Brazil have started their defence of the FIFA Futsal World Cup title with a 4-1 win over Japan at the Korat Chatchai Hall in Nakhon Ratchasima. The result leaves the reigning champions perched alongside Portugal at the top of Group C, although the Europeans currently hold a narrow advantage on goal difference.
The Brazilians were good value for their win, secured by goals from Wilde (2), Neto and Vinicius, but they were made to work hard by a Japan side that has improved markedly since losing 12-1 in this same fixture four years ago. There never appeared any prospect of a similar scoreline this time around, and it took until the 14th minute – thanks to some stout defending and defiant goalkeeping from Hisamitsu Kawahara – for the Asians’ rearguard to be breached.
Even then, the goal had a touch of good fortune to it, with Wilde’s low right-foot shot taking a deflection off Kaoru Morioka that diverted it into the net. Injury was restricting the Brazilians’ star man, Falcao, to only fleeting appearances on the field, so it was left to others to share the goalscoring burden – and Neto was the next to step up.
Less than a minute of the second half had been played, in fact, when the defender snatched on some slack passing in the Japanese defence and rifled a right foot shot into the bottom right-hand corner. Brazil were growing in confidence by this stage, and within two minutes they were three up after the grounded Ari somehow managed to square the ball for Wilde to score his second of the match.

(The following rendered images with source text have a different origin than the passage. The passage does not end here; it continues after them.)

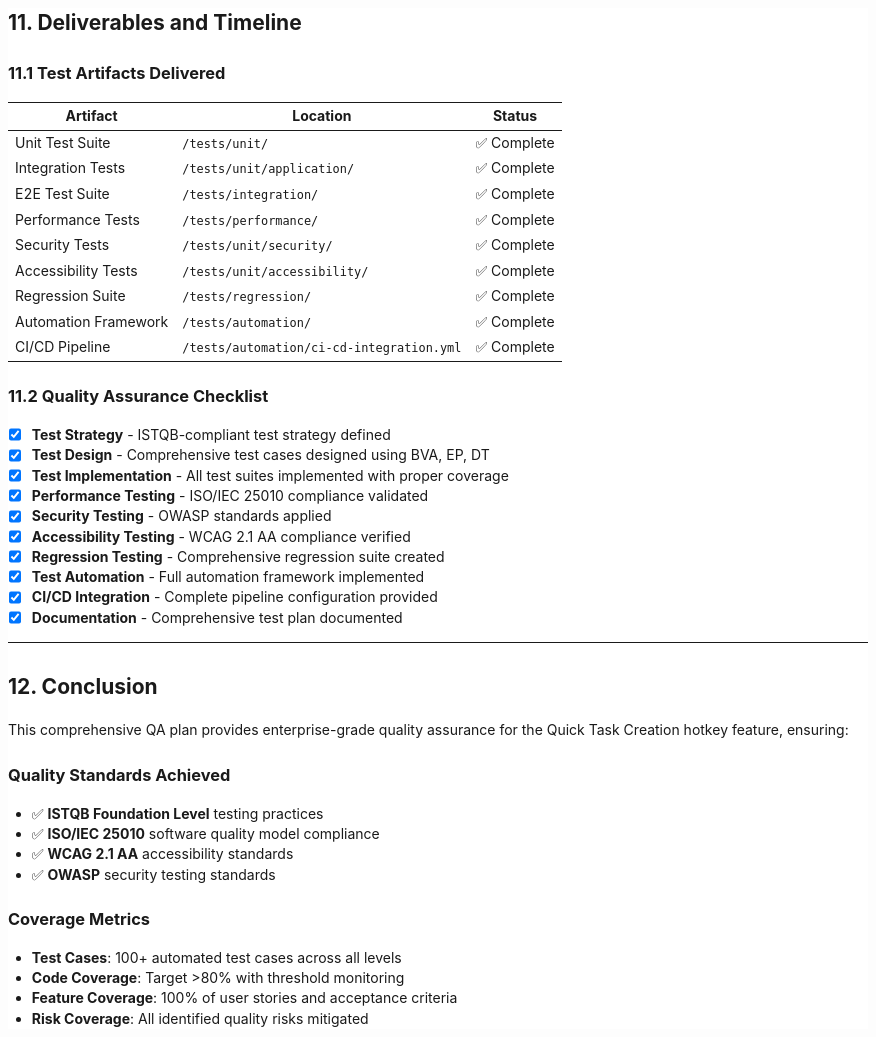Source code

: ## 11. Deliverables and Timeline

### 11.1 Test Artifacts Delivered

| Artifact | Location | Status |
|----------|----------|---------|
| Unit Test Suite | `/tests/unit/` | ✅ Complete |
| Integration Tests | `/tests/unit/application/` | ✅ Complete |
| E2E Test Suite | `/tests/integration/` | ✅ Complete |
| Performance Tests | `/tests/performance/` | ✅ Complete |
| Security Tests | `/tests/unit/security/` | ✅ Complete |
| Accessibility Tests | `/tests/unit/accessibility/` | ✅ Complete |
| Regression Suite | `/tests/regression/` | ✅ Complete |
| Automation Framework | `/tests/automation/` | ✅ Complete |
| CI/CD Pipeline | `/tests/automation/ci-cd-integration.yml` | ✅ Complete |

### 11.2 Quality Assurance Checklist

- [x] **Test Strategy** - ISTQB-compliant test strategy defined
- [x] **Test Design** - Comprehensive test cases designed using BVA, EP, DT
- [x] **Test Implementation** - All test suites implemented with proper coverage
- [x] **Performance Testing** - ISO/IEC 25010 compliance validated
- [x] **Security Testing** - OWASP standards applied
- [x] **Accessibility Testing** - WCAG 2.1 AA compliance verified
- [x] **Regression Testing** - Comprehensive regression suite created
- [x] **Test Automation** - Full automation framework implemented
- [x] **CI/CD Integration** - Complete pipeline configuration provided
- [x] **Documentation** - Comprehensive test plan documented

---

## 12. Conclusion

This comprehensive QA plan provides enterprise-grade quality assurance for the Quick Task Creation hotkey feature, ensuring:

### Quality Standards Achieved
- ✅ **ISTQB Foundation Level** testing practices
- ✅ **ISO/IEC 25010** software quality model compliance  
- ✅ **WCAG 2.1 AA** accessibility standards
- ✅ **OWASP** security testing standards

### Coverage Metrics
- **Test Cases**: 100+ automated test cases across all levels
- **Code Coverage**: Target >80% with threshold monitoring
- **Feature Coverage**: 100% of user stories and acceptance criteria
- **Risk Coverage**: All identified quality risks mitigated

Vinicius made it 4-0 two minutes later, squeezing the ball home from a seemingly impossible angle, although Japan at least had the consolation of scoring the game’s best goal – a brilliant left-foot shot from Kotaro Inaba that flashed into the net off the inside of the post.
“I personally enjoyed the performance today. We did very well in defence and at the same time in attack. The result might give the impression that it was an easy game but actually it wasn’t as Japan made it very hard for us,” Brazil coach Marcos Sorato.
“Today we lost concentration for two or three minutes and you obviously can’t do that against a team like Brazil. Last week we played 40 concentrated minutes against Brazil in a friendly (drawing 3-3), while today we only played well for 37 minutes - and the three minutes gave Brazil the edge,” Japan coach Miguel Rodrigo.